25 % mehr Unique Visitors und Seitenaufrufe in einem Jahr

Traffic-Sprung mit Cloud-Dienst, einschließlich 40 % mehr mobilen Traffics

3-mal mehr validierte Assets im DAM-System mithilfe von APIs zur Optimierung der Migration

Automatische Aktualisierung von Assets mit Asset Link zwischen Kreativprogrammen und dem DAM-System

Digitale Innovation und globales Wachstum fördern.
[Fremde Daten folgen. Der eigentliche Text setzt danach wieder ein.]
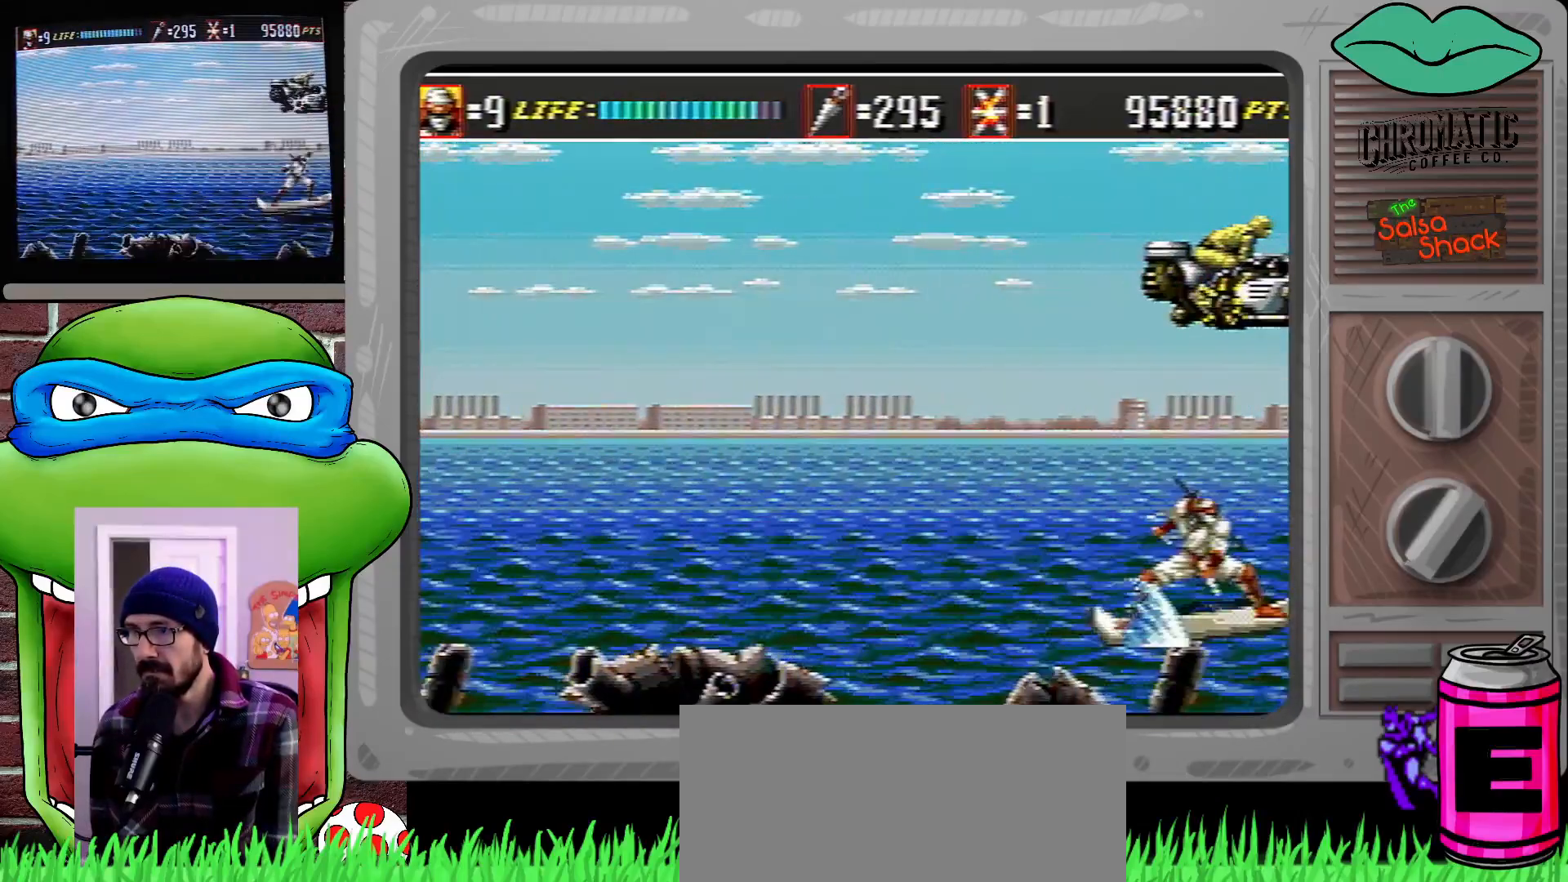
{"buttons": ["B", "DPAD_RIGHT"], "events": [[117, "C", "down"], [350, "C", "up"], [417, "B", "down"], [450, "DPAD_RIGHT", "down"]]}
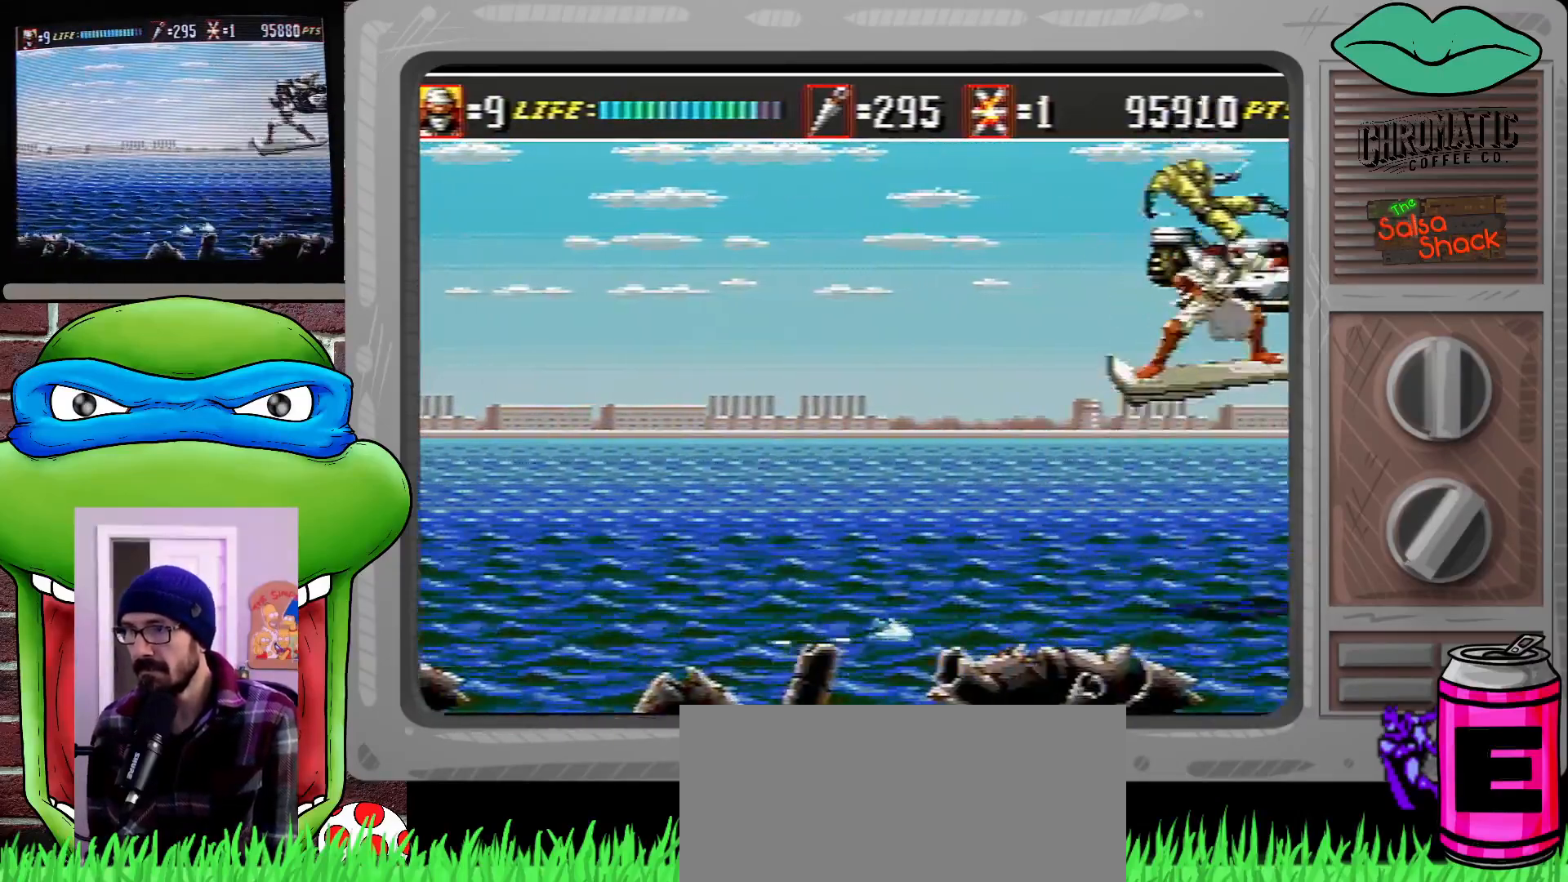
{"buttons": [], "events": [[17, "B", "up"], [83, "B", "down"], [83, "DPAD_RIGHT", "up"], [150, "B", "up"], [217, "B", "down"], [283, "B", "up"], [383, "B", "down"], [450, "B", "up"]]}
Wenn Peter Simon über die Digitalisierungsstrategie bei Sika spricht, ist seine Begeisterung ansteckend. Als Leiter der Application Services beim Schweizer Hersteller Sika möchte Simon Innovation fördern, die Chancen der digitalen Transformation optimal nutzen und das Kundenerlebnis an allen Touchpoints kontinuierlich verbessern.

Seit über 100 Jahren stellt Sika Produkte zum Kleben, Abdichten, Dämpfen, Verstärken und Schützen von Gebäuden und Industrieanlagen her. Die Produkte finden sich in verschiedensten Alltagsgegenständen: Kaffeemaschinen, Waschmaschinen, Autos, Wohnmobile, Schiffe, Flugzeuge, Windturbinen, Solar-Panels, Fenster, Aufzüge und mehr.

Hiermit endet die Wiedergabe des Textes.